Predictably perhaps, both things have occurred, at least to some degree. The politicization of the issue has taken place, as almost certainly was bound to happen, with the division breaking down along familiar liberal-conservative lines within both the Church and the political world. And contraception as an issue of women’s rights has come to the fore in many ideologically skewed explanations of what this fight is all about.
These unfortunate developments hugely complicate the task of remedying the situation created by the administration’s decision to co-opt religious institutions as part of a federal system for providing contraception, sterilization, and abortion-inducing drugs via Obamacare. A remedy is still possible, but something that was never easy has now been made difficult in the extreme.
President Obama’s much ballyhooed “accommodation” of the bishops’ objections — an approach that doesn’t even exist as a detailed and discussable plan up to now — doesn’t change the essence of the system that’s envisaged or remove the ethical problem. Instead, the genius of the accommodation lies in bringing back those liberals — including Catholics — who at first were disposed to concede that the bishops had a point. The president tossed stardust in their eyes and they’ve fallen obediently in line.
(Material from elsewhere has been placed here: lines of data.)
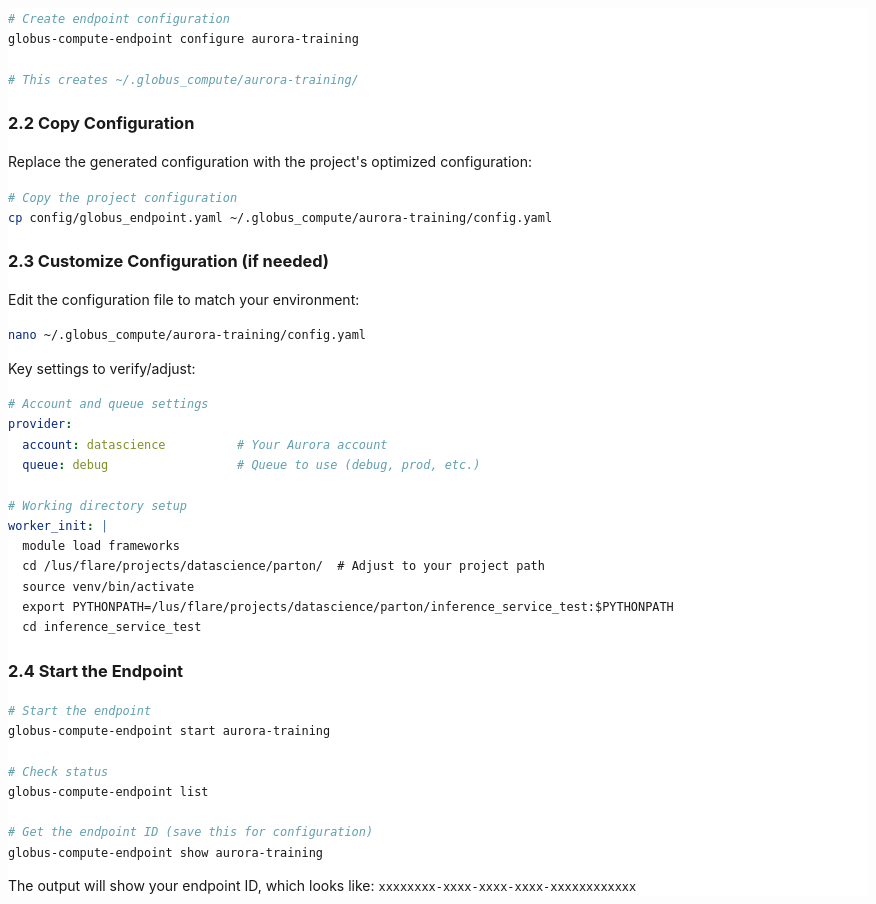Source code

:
 ```bash
# Create endpoint configuration
globus-compute-endpoint configure aurora-training

# This creates ~/.globus_compute/aurora-training/
```

### 2.2 Copy Configuration

Replace the generated configuration with the project's optimized configuration:

```bash
# Copy the project configuration
cp config/globus_endpoint.yaml ~/.globus_compute/aurora-training/config.yaml
```

### 2.3 Customize Configuration (if needed)

Edit the configuration file to match your environment:

```bash
nano ~/.globus_compute/aurora-training/config.yaml
```

Key settings to verify/adjust:

```yaml
# Account and queue settings
provider:
  account: datascience          # Your Aurora account
  queue: debug                  # Queue to use (debug, prod, etc.)

# Working directory setup
worker_init: |
  module load frameworks
  cd /lus/flare/projects/datascience/parton/  # Adjust to your project path
  source venv/bin/activate
  export PYTHONPATH=/lus/flare/projects/datascience/parton/inference_service_test:$PYTHONPATH
  cd inference_service_test
```

### 2.4 Start the Endpoint

```bash
# Start the endpoint
globus-compute-endpoint start aurora-training

# Check status
globus-compute-endpoint list

# Get the endpoint ID (save this for configuration)
globus-compute-endpoint show aurora-training
```

The output will show your endpoint ID, which looks like: `xxxxxxxx-xxxx-xxxx-xxxx-xxxxxxxxxxxx`
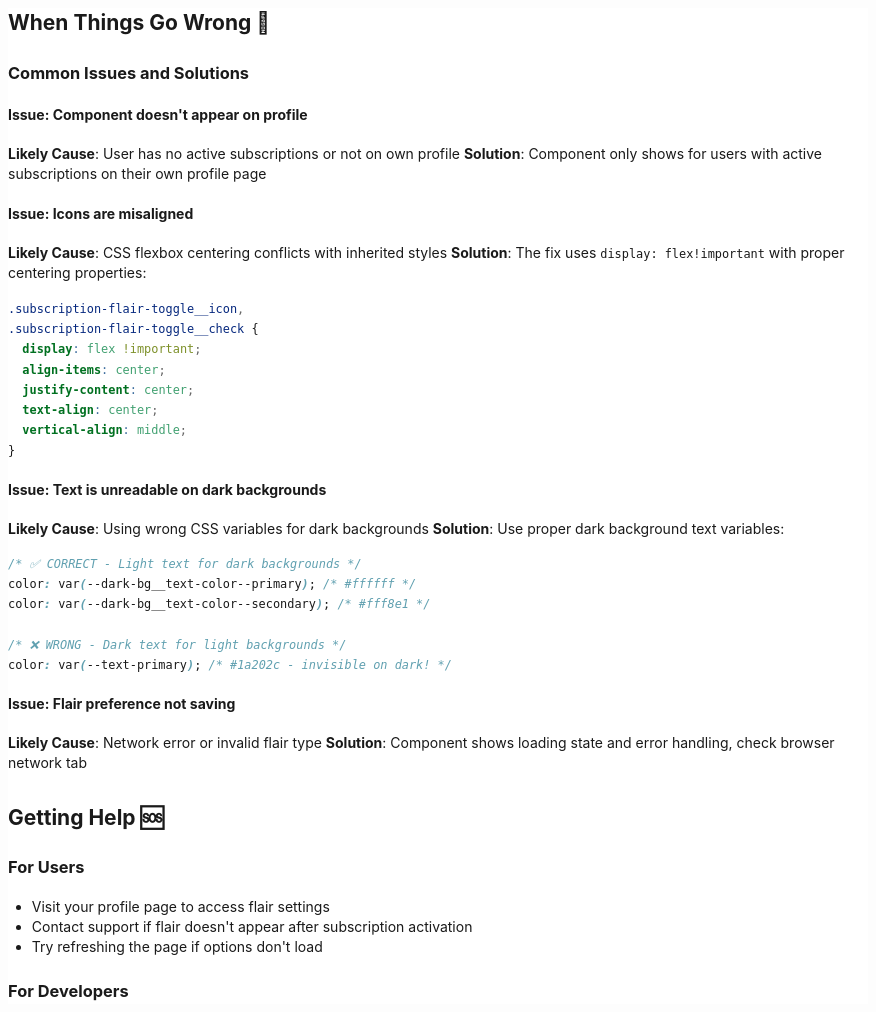 ## When Things Go Wrong 🔧

### Common Issues and Solutions

#### **Issue**: Component doesn't appear on profile

**Likely Cause**: User has no active subscriptions or not on own profile
**Solution**: Component only shows for users with active subscriptions on their own profile page

#### **Issue**: Icons are misaligned

**Likely Cause**: CSS flexbox centering conflicts with inherited styles
**Solution**: The fix uses `display: flex!important` with proper centering properties:

```css
.subscription-flair-toggle__icon,
.subscription-flair-toggle__check {
  display: flex !important;
  align-items: center;
  justify-content: center;
  text-align: center;
  vertical-align: middle;
}
```

#### **Issue**: Text is unreadable on dark backgrounds

**Likely Cause**: Using wrong CSS variables for dark backgrounds
**Solution**: Use proper dark background text variables:

```css
/* ✅ CORRECT - Light text for dark backgrounds */
color: var(--dark-bg__text-color--primary); /* #ffffff */
color: var(--dark-bg__text-color--secondary); /* #fff8e1 */

/* ❌ WRONG - Dark text for light backgrounds */
color: var(--text-primary); /* #1a202c - invisible on dark! */
```

#### **Issue**: Flair preference not saving

**Likely Cause**: Network error or invalid flair type
**Solution**: Component shows loading state and error handling, check browser network tab

## Getting Help 🆘

### For Users

- Visit your profile page to access flair settings
- Contact support if flair doesn't appear after subscription activation
- Try refreshing the page if options don't load

### For Developers
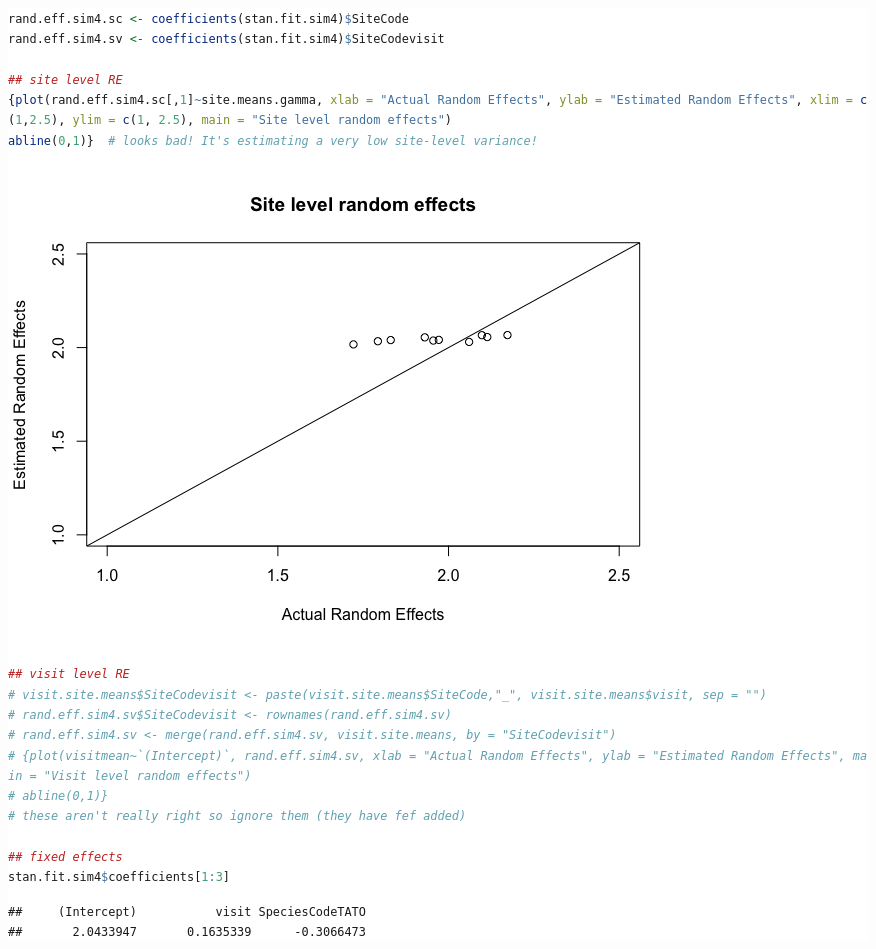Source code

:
 ``` r
rand.eff.sim4.sc <- coefficients(stan.fit.sim4)$SiteCode
rand.eff.sim4.sv <- coefficients(stan.fit.sim4)$SiteCodevisit

## site level RE
{plot(rand.eff.sim4.sc[,1]~site.means.gamma, xlab = "Actual Random Effects", ylab = "Estimated Random Effects", xlim = c(1,2.5), ylim = c(1, 2.5), main = "Site level random effects")
abline(0,1)}  # looks bad! It's estimating a very low site-level variance! 
```

![](ip_5_simulations_files/figure-markdown_github/unnamed-chunk-19-1.png)

``` r
## visit level RE
# visit.site.means$SiteCodevisit <- paste(visit.site.means$SiteCode,"_", visit.site.means$visit, sep = "")
# rand.eff.sim4.sv$SiteCodevisit <- rownames(rand.eff.sim4.sv)
# rand.eff.sim4.sv <- merge(rand.eff.sim4.sv, visit.site.means, by = "SiteCodevisit")
# {plot(visitmean~`(Intercept)`, rand.eff.sim4.sv, xlab = "Actual Random Effects", ylab = "Estimated Random Effects", main = "Visit level random effects")
# abline(0,1)} 
# these aren't really right so ignore them (they have fef added)

## fixed effects
stan.fit.sim4$coefficients[1:3]
```

    ##     (Intercept)           visit SpeciesCodeTATO 
    ##       2.0433947       0.1635339      -0.3066473
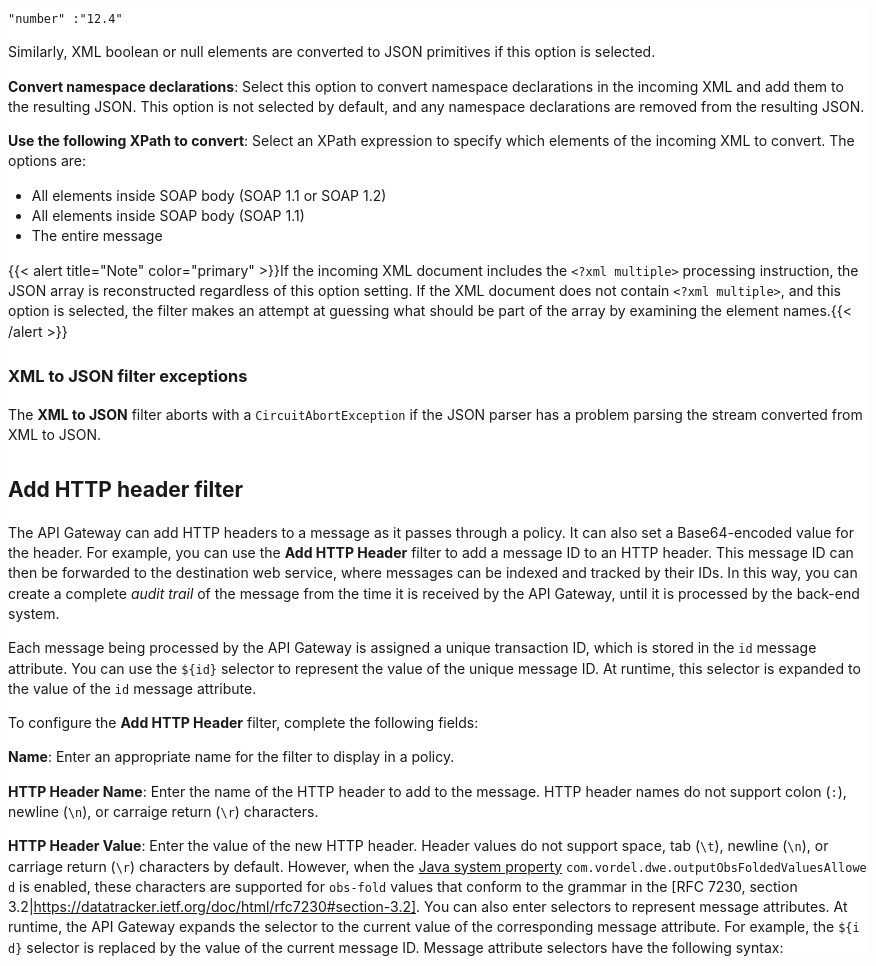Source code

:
 ```
"number" :"12.4"
```

Similarly, XML boolean or null elements are converted to JSON primitives if this option is selected.

**Convert namespace declarations**: Select this option to convert namespace declarations in the incoming XML and add them to the resulting JSON. This option is not selected by default, and any namespace declarations are removed from the resulting JSON.

**Use the following XPath to convert**: Select an XPath expression to specify which elements of the incoming XML to convert. The options are:

* All elements inside SOAP body (SOAP 1.1 or SOAP 1.2)
* All elements inside SOAP body (SOAP 1.1)
* The entire message

{{< alert title="Note" color="primary" >}}If the incoming XML document includes the `<?xml multiple>`
processing instruction, the JSON array is reconstructed regardless of this option setting. If the XML document does not contain `<?xml multiple>`, and this option is selected, the filter makes an attempt at guessing what should be part of the array by examining the element names.{{< /alert >}}

### XML to JSON filter exceptions

The **XML to JSON** filter aborts with a `CircuitAbortException` if the JSON parser has a problem parsing the stream converted from XML to JSON.

## Add HTTP header filter

The API Gateway can add HTTP headers to a message as it passes through a policy. It can also set a Base64-encoded value for the header. For example, you can use the **Add HTTP Header** filter to add a message ID to an HTTP header. This message ID can then be forwarded to the destination web service, where messages can be indexed and tracked by their IDs. In this way, you can create a complete *audit trail* of the message from the time it is received by the API Gateway, until it is processed by the back-end system.

Each message being processed by the API Gateway is assigned a unique transaction ID, which is stored in the `id` message attribute. You can use the `${id}` selector to represent the value of the unique message ID. At runtime, this selector is expanded to the value of the `id` message attribute.

To configure the **Add HTTP Header** filter, complete the following fields:

**Name**: Enter an appropriate name for the filter to display in a policy.

**HTTP Header Name**: Enter the name of the HTTP header to add to the message.  HTTP header names do not support colon (`:`), newline (`\n`), or carraige return (`\r`) characters.

**HTTP Header Value**: Enter the value of the new HTTP header. Header values do not support space, tab (`\t`), newline (`\n`), or carriage return (`\r`) characters by default. However, when the [Java system property](/docs/apim_reference/system_props) `com.vordel.dwe.outputObsFoldedValuesAllowed` is enabled,  these characters are supported for `obs-fold` values that conform to the grammar in the [RFC 7230, section 3.2|https://datatracker.ietf.org/doc/html/rfc7230#section-3.2]. You can also enter selectors to represent message attributes. At runtime, the API Gateway expands the selector to the current value of the corresponding message attribute. For example, the `${id}` selector is replaced by the value of the current message ID. Message attribute selectors have the following syntax:

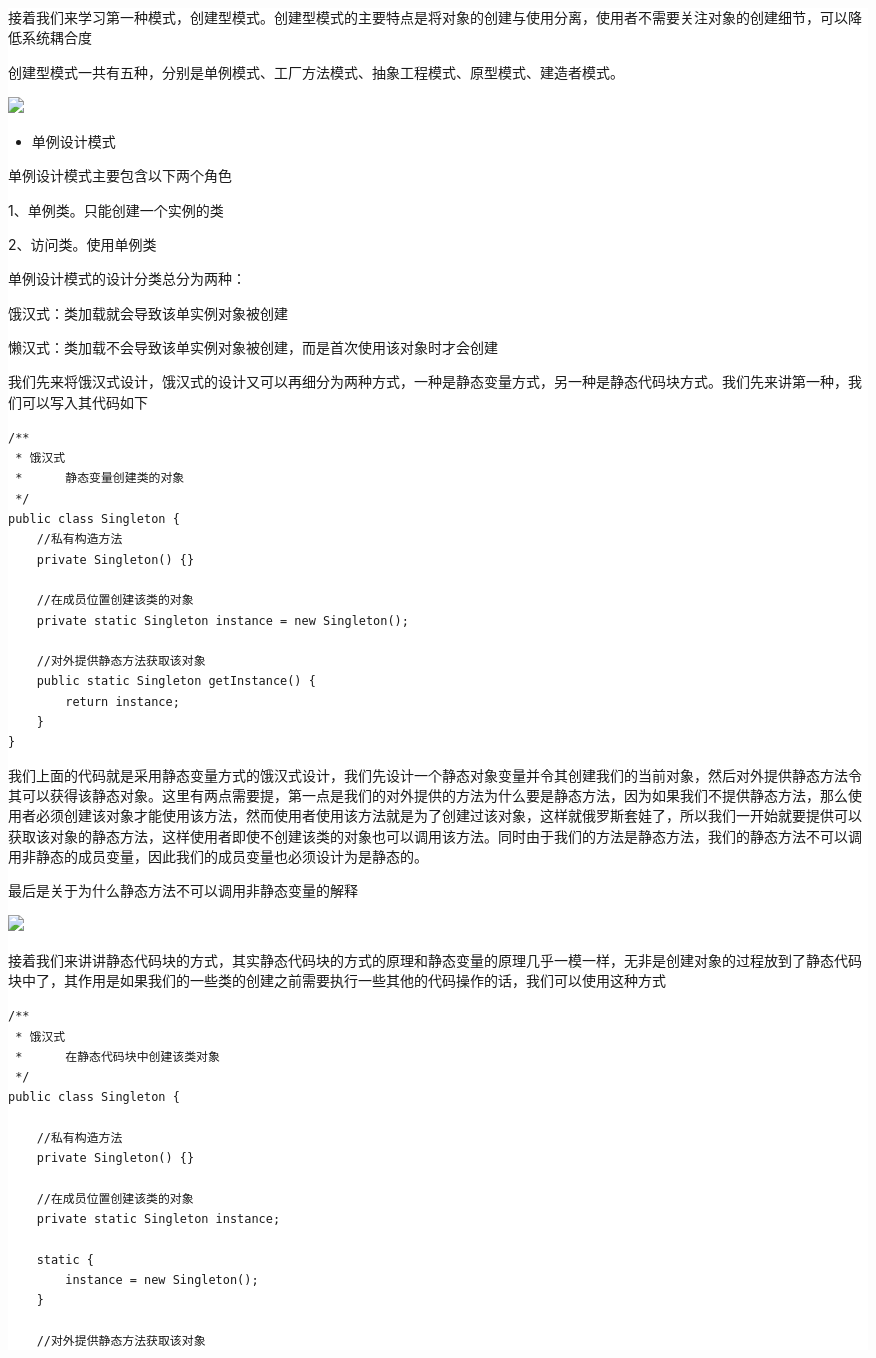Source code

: 接着我们来学习第一种模式，创建型模式。创建型模式的主要特点是将对象的创建与使用分离，使用者不需要关注对象的创建细节，可以降低系统耦合度

创建型模式一共有五种，分别是单例模式、工厂方法模式、抽象工程模式、原型模式、建造者模式。

![](D:/Rolin的学习笔记/youdaonote-pull/youdaonote/youdaonote-images/WEBRESOURCEb6d044965ebb00e3dfd27531b2ba3266.png)

- 单例设计模式

单例设计模式主要包含以下两个角色

1、单例类。只能创建一个实例的类

2、访问类。使用单例类

单例设计模式的设计分类总分为两种：

饿汉式：类加载就会导致该单实例对象被创建

懒汉式：类加载不会导致该单实例对象被创建，而是首次使用该对象时才会创建

我们先来将饿汉式设计，饿汉式的设计又可以再细分为两种方式，一种是静态变量方式，另一种是静态代码块方式。我们先来讲第一种，我们可以写入其代码如下

```
/**
 * 饿汉式
 *      静态变量创建类的对象
 */
public class Singleton {
    //私有构造方法
    private Singleton() {}

    //在成员位置创建该类的对象
    private static Singleton instance = new Singleton();

    //对外提供静态方法获取该对象
    public static Singleton getInstance() {
        return instance;
    }
}
```

我们上面的代码就是采用静态变量方式的饿汉式设计，我们先设计一个静态对象变量并令其创建我们的当前对象，然后对外提供静态方法令其可以获得该静态对象。这里有两点需要提，第一点是我们的对外提供的方法为什么要是静态方法，因为如果我们不提供静态方法，那么使用者必须创建该对象才能使用该方法，然而使用者使用该方法就是为了创建过该对象，这样就俄罗斯套娃了，所以我们一开始就要提供可以获取该对象的静态方法，这样使用者即使不创建该类的对象也可以调用该方法。同时由于我们的方法是静态方法，我们的静态方法不可以调用非静态的成员变量，因此我们的成员变量也必须设计为是静态的。

最后是关于为什么静态方法不可以调用非静态变量的解释

![](D:/Rolin的学习笔记/youdaonote-pull/youdaonote/youdaonote-images/WEBRESOURCEadb68bba0b7fedab04f0c09d10f3b759.png)

接着我们来讲讲静态代码块的方式，其实静态代码块的方式的原理和静态变量的原理几乎一模一样，无非是创建对象的过程放到了静态代码块中了，其作用是如果我们的一些类的创建之前需要执行一些其他的代码操作的话，我们可以使用这种方式

```
/**
 * 饿汉式
 *      在静态代码块中创建该类对象
 */
public class Singleton {

    //私有构造方法
    private Singleton() {}

    //在成员位置创建该类的对象
    private static Singleton instance;

    static {
        instance = new Singleton();
    }

    //对外提供静态方法获取该对象
```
But — to repeat — the accommodation would change nothing of importance. Church-run schools, charities, and hospitals would still be locked firmly in place as components of a delivery system to which the Church has profound moral objections. The violations of First Amendment religious liberty rights are palpable and real. And it’s religious liberty, not contraception, that’s been the focus of the bishops’ pleas for relief from the start.
Hence the genius of the second shift, engineered by the White House with the connivance of the media and the abortion-birth control industry — to move the focus of the argument from religious liberty (they lose) to contraception (the bishops lose). The faithful toeing of this line by Rep. Nancy Pelosi (D-CA), former Speaker of the House, reached absurd new heights when she accused the hierarchy of “want[ing] the federal government and private insurance to enforce” a ban on contraception.
In fact, the bishops deserve congratulations for their handling of this crisis up to now. With few exceptions, their published responses, while reflecting understandable aggravation at the frequently duplicitous maneuvers of the president and his team in promising one thing and delivering something else, have been temperate and reasoned. That stands in healthy contrast to the longtime partisans who’ve taken up the contraceptive mandate fight as one more opportunity for indulging themselves in Obama-bashing during an election year.
Enormously helpful, too, has been the support of prominent non-Catholics. These people have no stake in backing Catholic teaching on birth control, but they do realize that if the government can get away with trampling Catholics’ constitutionally protected conscience rights today, it will do the same thing to non-Catholics tomorrow if that happens to suit its purposes.
Would that Catholics who’ve lost the knack of standing with the Church could get the point! The issue isn’t contraception or women’s rights or Barack Obama’s re-election or defeat — it’s religious liberty, the right of religious bodies, consistent with the common good, to live as conscience tells them they should.
Russell Shaw is an OSV contributing editor.